Goal of the exercise | Could you reproduce the lines below from the one with "<source format=kicad_pcb>" through the one with "(excludeedgelayer true)"? Keep both ends and add nothing.

----

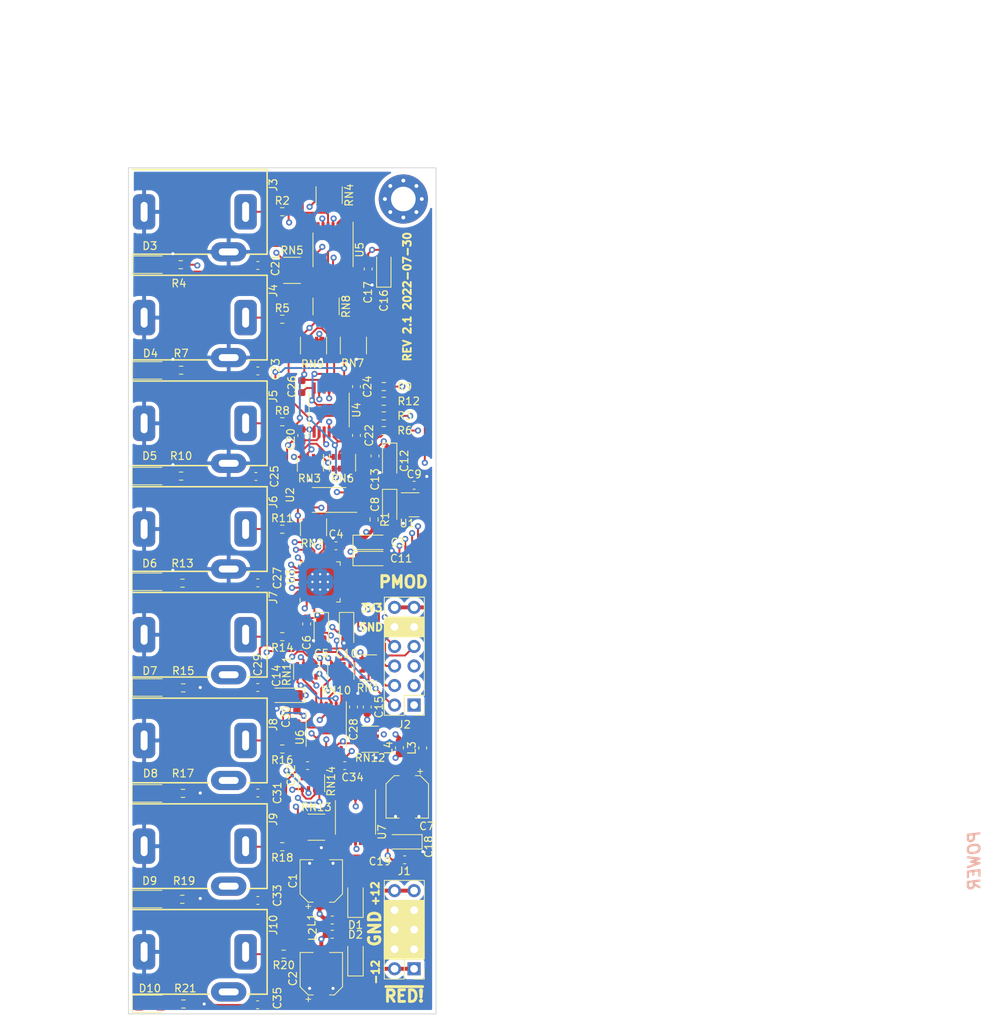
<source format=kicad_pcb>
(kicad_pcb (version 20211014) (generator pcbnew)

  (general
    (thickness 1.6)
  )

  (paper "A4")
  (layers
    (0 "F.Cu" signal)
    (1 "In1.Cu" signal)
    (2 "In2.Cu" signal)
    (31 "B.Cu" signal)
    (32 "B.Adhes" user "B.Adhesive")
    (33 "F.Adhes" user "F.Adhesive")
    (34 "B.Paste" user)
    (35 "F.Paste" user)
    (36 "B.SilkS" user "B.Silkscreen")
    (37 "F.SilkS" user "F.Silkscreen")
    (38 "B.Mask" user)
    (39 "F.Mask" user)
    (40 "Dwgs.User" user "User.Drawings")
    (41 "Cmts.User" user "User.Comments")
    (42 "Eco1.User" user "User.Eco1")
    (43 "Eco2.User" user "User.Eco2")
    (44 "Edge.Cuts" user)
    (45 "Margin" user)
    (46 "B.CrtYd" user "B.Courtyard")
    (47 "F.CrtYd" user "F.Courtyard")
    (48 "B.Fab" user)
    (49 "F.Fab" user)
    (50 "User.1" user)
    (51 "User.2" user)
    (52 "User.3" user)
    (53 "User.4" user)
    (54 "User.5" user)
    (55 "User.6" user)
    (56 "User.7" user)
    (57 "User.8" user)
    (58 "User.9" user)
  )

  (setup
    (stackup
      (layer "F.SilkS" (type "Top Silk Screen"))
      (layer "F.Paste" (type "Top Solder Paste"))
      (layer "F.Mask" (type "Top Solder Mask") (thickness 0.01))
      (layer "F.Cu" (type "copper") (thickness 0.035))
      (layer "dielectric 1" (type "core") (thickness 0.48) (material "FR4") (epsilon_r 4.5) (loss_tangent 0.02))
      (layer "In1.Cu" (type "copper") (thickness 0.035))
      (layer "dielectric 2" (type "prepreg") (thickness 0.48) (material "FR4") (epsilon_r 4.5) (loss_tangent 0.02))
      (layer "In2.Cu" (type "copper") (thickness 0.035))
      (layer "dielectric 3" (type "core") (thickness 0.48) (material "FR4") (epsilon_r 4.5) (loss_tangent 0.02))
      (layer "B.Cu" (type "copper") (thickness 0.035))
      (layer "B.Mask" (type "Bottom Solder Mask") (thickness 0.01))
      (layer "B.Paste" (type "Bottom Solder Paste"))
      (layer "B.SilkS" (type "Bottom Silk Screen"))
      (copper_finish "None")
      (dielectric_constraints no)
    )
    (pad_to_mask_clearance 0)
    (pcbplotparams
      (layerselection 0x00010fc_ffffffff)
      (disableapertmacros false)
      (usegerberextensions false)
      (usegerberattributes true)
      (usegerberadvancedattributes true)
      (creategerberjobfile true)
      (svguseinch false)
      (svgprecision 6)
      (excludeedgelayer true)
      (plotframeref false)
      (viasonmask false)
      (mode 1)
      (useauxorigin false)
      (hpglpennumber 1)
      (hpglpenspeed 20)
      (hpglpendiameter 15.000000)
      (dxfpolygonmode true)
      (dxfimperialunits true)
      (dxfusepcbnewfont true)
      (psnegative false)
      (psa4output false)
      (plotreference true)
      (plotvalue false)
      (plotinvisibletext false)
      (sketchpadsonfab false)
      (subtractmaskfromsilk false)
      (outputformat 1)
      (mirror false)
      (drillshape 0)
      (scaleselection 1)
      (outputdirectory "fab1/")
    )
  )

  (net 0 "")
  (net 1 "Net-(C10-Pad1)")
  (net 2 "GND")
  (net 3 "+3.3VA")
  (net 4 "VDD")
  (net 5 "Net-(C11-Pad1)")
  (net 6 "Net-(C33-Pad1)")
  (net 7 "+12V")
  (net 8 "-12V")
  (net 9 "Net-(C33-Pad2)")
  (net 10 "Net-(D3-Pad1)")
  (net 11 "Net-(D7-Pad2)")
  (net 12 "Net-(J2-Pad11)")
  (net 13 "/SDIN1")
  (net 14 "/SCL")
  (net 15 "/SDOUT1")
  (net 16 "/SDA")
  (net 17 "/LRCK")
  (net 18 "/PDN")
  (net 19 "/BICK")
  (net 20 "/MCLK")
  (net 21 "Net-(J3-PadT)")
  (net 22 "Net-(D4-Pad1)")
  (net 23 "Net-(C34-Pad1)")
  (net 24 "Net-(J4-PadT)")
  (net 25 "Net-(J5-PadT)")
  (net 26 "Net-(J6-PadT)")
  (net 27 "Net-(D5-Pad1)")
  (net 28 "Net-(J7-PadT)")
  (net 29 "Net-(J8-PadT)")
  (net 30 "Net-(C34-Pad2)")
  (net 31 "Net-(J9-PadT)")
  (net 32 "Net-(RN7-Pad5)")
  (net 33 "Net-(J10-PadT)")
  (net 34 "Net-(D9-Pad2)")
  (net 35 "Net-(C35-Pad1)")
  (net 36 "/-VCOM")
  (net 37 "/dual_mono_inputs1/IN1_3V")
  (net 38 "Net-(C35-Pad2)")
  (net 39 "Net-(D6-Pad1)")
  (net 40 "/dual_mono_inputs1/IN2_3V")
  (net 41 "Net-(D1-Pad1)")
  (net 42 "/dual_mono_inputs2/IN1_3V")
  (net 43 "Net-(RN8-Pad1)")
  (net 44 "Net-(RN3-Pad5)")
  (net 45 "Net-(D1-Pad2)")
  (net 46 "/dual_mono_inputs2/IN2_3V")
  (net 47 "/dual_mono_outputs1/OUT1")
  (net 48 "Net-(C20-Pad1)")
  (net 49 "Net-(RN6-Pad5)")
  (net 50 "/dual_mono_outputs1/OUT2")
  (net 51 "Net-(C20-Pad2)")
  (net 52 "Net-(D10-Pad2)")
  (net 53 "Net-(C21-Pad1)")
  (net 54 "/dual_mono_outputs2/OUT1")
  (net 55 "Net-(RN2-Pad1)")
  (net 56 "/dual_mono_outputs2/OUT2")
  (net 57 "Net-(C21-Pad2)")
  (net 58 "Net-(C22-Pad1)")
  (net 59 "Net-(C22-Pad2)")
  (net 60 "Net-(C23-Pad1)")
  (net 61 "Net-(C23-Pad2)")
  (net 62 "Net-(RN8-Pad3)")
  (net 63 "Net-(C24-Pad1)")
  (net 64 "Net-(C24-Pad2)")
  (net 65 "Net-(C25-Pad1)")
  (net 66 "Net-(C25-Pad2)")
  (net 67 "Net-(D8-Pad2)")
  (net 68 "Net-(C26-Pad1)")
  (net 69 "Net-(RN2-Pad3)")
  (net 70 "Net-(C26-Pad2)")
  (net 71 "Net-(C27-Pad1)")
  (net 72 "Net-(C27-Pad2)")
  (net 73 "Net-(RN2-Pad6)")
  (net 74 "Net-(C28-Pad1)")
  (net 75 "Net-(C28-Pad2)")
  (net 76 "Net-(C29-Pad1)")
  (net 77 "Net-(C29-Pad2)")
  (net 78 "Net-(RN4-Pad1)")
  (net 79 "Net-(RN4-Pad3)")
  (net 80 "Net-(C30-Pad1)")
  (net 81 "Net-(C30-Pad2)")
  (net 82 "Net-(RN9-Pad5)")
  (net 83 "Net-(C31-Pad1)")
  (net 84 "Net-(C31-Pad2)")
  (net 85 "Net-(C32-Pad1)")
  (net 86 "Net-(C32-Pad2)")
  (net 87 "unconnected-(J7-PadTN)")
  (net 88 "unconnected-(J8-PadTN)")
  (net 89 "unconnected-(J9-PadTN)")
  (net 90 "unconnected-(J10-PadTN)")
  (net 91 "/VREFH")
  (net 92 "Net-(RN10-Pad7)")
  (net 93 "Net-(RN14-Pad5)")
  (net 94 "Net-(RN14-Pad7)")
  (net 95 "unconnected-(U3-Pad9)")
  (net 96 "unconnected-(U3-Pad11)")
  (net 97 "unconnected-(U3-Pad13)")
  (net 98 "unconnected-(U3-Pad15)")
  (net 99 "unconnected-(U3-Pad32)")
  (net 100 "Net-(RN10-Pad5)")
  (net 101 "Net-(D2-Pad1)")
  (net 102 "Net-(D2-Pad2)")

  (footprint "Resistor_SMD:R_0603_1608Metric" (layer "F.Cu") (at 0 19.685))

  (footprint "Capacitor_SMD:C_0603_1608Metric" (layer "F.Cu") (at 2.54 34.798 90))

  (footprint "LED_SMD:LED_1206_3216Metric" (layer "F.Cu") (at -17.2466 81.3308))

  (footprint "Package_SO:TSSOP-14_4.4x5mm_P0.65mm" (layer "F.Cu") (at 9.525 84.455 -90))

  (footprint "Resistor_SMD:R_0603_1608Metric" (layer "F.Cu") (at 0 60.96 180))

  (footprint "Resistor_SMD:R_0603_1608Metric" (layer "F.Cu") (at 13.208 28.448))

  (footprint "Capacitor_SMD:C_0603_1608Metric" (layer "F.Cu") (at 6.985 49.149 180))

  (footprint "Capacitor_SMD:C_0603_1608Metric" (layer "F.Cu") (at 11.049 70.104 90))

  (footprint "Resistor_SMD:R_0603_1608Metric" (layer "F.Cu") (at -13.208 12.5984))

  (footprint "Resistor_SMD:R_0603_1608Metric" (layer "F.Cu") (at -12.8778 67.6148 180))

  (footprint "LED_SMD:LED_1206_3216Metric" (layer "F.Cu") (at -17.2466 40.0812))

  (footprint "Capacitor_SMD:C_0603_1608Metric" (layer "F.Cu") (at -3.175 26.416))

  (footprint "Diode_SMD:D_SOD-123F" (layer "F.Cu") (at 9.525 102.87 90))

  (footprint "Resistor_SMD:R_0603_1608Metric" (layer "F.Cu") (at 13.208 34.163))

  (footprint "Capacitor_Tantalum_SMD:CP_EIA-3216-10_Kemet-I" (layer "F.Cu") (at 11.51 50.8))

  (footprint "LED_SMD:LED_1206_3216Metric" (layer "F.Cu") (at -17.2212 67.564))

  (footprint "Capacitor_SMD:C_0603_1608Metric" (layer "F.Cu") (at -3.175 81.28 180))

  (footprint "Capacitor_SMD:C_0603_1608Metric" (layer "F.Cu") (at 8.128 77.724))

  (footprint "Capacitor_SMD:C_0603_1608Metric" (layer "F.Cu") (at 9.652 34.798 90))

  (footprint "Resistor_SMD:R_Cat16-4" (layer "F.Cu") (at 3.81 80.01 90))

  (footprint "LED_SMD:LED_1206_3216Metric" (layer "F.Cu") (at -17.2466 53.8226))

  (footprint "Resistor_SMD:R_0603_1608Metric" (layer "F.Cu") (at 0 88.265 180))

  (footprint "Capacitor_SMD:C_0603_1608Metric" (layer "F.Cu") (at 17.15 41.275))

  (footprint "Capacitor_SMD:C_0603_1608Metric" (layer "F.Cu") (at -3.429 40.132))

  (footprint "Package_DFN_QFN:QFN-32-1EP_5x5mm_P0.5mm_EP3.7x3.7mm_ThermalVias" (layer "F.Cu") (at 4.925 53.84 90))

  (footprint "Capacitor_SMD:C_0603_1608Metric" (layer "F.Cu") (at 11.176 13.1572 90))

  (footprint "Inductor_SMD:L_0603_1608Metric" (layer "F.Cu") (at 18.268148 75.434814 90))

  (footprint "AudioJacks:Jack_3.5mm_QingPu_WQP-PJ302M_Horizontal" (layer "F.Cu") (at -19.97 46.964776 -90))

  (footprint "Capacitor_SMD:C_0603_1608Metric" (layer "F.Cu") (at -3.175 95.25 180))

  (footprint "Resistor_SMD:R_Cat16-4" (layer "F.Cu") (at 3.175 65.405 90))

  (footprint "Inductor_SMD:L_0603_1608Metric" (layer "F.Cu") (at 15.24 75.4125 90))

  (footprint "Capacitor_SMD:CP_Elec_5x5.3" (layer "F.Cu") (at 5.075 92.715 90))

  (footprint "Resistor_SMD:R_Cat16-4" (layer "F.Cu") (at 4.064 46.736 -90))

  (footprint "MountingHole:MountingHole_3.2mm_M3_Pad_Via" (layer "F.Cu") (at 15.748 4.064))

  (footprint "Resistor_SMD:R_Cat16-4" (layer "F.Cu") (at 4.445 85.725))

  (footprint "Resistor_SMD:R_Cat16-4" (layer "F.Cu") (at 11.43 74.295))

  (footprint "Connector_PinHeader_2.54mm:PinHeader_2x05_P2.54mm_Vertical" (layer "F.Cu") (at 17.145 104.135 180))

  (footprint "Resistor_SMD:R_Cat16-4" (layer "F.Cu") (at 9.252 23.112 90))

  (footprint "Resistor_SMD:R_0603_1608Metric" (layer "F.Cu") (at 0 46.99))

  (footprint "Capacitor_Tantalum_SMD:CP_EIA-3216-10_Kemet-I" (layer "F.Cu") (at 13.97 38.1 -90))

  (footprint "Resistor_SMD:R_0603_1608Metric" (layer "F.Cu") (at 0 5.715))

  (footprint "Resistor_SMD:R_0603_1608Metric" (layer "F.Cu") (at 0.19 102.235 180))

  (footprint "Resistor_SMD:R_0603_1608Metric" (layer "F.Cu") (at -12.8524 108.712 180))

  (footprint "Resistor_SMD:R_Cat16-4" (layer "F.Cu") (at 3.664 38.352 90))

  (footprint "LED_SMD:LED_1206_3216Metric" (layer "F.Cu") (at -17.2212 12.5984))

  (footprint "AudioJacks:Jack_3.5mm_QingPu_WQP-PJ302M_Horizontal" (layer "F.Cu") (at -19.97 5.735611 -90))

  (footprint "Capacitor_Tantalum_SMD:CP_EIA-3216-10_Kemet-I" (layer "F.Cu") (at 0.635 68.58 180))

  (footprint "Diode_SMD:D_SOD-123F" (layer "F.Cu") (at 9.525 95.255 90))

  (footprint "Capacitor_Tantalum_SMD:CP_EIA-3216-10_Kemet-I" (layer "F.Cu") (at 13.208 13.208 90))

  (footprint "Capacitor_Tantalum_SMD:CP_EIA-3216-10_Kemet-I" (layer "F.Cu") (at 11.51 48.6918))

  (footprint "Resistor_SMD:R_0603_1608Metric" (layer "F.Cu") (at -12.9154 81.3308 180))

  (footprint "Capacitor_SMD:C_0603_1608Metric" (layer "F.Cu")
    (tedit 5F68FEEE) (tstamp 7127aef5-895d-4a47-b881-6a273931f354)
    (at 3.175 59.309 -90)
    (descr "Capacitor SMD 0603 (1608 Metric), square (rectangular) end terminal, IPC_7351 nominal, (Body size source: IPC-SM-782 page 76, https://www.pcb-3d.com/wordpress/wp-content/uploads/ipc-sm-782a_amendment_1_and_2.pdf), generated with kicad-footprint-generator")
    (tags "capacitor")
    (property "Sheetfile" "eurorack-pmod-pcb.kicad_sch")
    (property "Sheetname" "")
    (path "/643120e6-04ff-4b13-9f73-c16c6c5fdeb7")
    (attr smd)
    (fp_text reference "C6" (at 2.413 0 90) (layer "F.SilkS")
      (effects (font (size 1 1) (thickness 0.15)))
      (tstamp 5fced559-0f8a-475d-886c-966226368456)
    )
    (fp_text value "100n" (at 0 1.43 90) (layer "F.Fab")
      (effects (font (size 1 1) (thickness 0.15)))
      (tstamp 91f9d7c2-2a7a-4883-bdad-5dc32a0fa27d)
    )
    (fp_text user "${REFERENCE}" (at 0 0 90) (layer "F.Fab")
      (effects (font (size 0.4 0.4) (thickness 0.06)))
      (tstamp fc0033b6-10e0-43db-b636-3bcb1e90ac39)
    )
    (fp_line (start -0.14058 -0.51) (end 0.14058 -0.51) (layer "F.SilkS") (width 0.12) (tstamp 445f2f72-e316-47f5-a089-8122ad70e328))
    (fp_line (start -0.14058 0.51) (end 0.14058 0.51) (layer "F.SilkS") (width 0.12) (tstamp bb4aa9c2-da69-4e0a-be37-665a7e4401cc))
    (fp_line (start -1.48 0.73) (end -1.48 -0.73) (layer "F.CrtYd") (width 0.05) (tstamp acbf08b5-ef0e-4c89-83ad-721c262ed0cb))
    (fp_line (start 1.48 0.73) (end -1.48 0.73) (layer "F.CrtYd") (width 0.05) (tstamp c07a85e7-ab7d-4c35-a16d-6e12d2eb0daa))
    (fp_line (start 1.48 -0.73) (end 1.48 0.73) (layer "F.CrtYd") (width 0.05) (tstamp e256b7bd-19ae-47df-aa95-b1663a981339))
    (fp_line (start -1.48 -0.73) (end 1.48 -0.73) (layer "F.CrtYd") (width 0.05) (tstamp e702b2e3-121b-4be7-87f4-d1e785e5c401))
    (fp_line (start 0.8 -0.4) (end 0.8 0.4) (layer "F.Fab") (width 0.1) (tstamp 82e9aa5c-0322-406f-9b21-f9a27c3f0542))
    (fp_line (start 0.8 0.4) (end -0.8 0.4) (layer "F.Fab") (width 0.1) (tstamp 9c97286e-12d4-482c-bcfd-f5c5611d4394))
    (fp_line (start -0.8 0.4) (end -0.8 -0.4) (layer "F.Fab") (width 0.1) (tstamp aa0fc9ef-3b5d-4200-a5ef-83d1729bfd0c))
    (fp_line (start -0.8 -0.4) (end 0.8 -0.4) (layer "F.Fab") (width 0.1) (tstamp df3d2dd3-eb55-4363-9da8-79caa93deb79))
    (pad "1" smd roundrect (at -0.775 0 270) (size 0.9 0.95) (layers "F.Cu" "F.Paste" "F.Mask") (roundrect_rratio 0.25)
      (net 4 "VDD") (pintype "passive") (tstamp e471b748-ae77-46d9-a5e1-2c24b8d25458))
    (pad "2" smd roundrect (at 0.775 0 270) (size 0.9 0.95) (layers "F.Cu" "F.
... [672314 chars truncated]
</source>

----

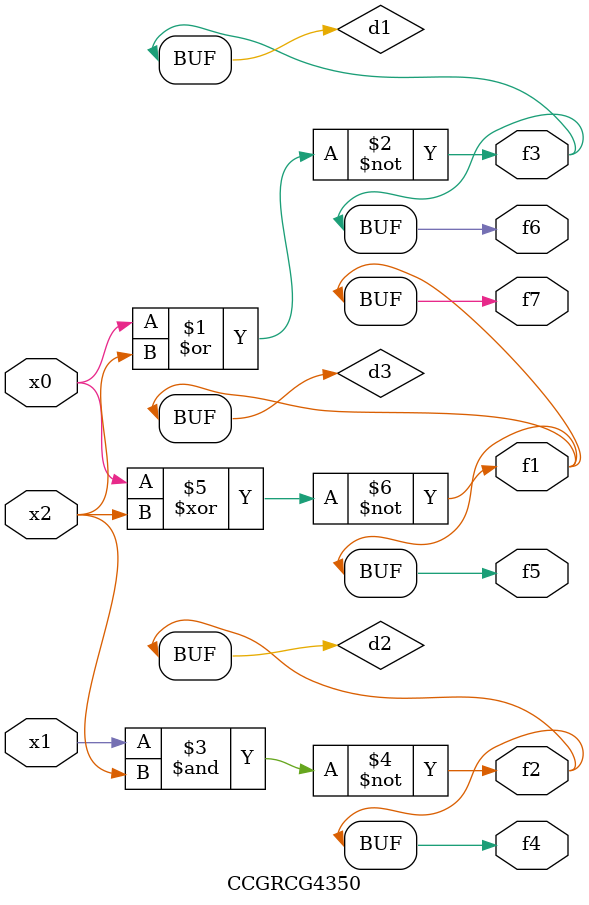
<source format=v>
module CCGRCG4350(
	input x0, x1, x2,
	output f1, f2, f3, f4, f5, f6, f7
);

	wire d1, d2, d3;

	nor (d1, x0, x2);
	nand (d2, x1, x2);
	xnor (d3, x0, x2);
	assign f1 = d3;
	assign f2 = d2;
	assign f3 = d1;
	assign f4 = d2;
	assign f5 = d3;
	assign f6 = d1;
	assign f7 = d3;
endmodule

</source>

----

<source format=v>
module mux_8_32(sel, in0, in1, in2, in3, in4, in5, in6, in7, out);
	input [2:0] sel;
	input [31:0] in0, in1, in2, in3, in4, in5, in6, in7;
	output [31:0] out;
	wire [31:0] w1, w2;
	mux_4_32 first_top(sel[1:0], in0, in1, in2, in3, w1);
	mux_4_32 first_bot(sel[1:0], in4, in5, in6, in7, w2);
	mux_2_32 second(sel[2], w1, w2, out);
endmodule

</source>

----

Task answer |
<source format=kicad_pcb>
(kicad_pcb (version 20211014) (generator pcbnew)

  (general
    (thickness 1.6)
  )

  (paper "A4")
  (layers
    (0 "F.Cu" signal)
    (1 "In1.Cu" signal)
    (2 "In2.Cu" signal)
    (31 "B.Cu" signal)
    (32 "B.Adhes" user "B.Adhesive")
    (33 "F.Adhes" user "F.Adhesive")
    (34 "B.Paste" user)
    (35 "F.Paste" user)
    (36 "B.SilkS" user "B.Silkscreen")
    (37 "F.SilkS" user "F.Silkscreen")
    (38 "B.Mask" user)
    (39 "F.Mask" user)
    (40 "Dwgs.User" user "User.Drawings")
    (41 "Cmts.User" user "User.Comments")
    (42 "Eco1.User" user "User.Eco1")
    (43 "Eco2.User" user "User.Eco2")
    (44 "Edge.Cuts" user)
    (45 "Margin" user)
    (46 "B.CrtYd" user "B.Courtyard")
    (47 "F.CrtYd" user "F.Courtyard")
    (48 "B.Fab" user)
    (49 "F.Fab" user)
    (50 "User.1" user)
    (51 "User.2" user)
    (52 "User.3" user)
    (53 "User.4" user)
    (54 "User.5" user)
    (55 "User.6" user)
    (56 "User.7" user)
    (57 "User.8" user)
    (58 "User.9" user)
  )

  (setup
    (stackup
      (layer "F.SilkS" (type "Top Silk Screen"))
      (layer "F.Paste" (type "Top Solder Paste"))
      (layer "F.Mask" (type "Top Solder Mask") (thickness 0.01))
      (layer "F.Cu" (type "copper") (thickness 0.035))
      (layer "dielectric 1" (type "core") (thickness 0.48) (material "FR4") (epsilon_r 4.5) (loss_tangent 0.02))
      (layer "In1.Cu" (type "copper") (thickness 0.035))
      (layer "dielectric 2" (type "prepreg") (thickness 0.48) (material "FR4") (epsilon_r 4.5) (loss_tangent 0.02))
      (layer "In2.Cu" (type "copper") (thickness 0.035))
      (layer "dielectric 3" (type "core") (thickness 0.48) (material "FR4") (epsilon_r 4.5) (loss_tangent 0.02))
      (layer "B.Cu" (type "copper") (thickness 0.035))
      (layer "B.Mask" (type "Bottom Solder Mask") (thickness 0.01))
      (layer "B.Paste" (type "Bottom Solder Paste"))
      (layer "B.SilkS" (type "Bottom Silk Screen"))
      (copper_finish "None")
      (dielectric_constraints no)
    )
    (pad_to_mask_clearance 0)
    (pcbplotparams
      (layerselection 0x00010fc_ffffffff)
      (disableapertmacros false)
      (usegerberextensions false)
      (usegerberattributes true)
      (usegerberadvancedattributes true)
      (creategerberjobfile true)
      (svguseinch false)
      (svgprecision 6)
      (excludeedgelayer true)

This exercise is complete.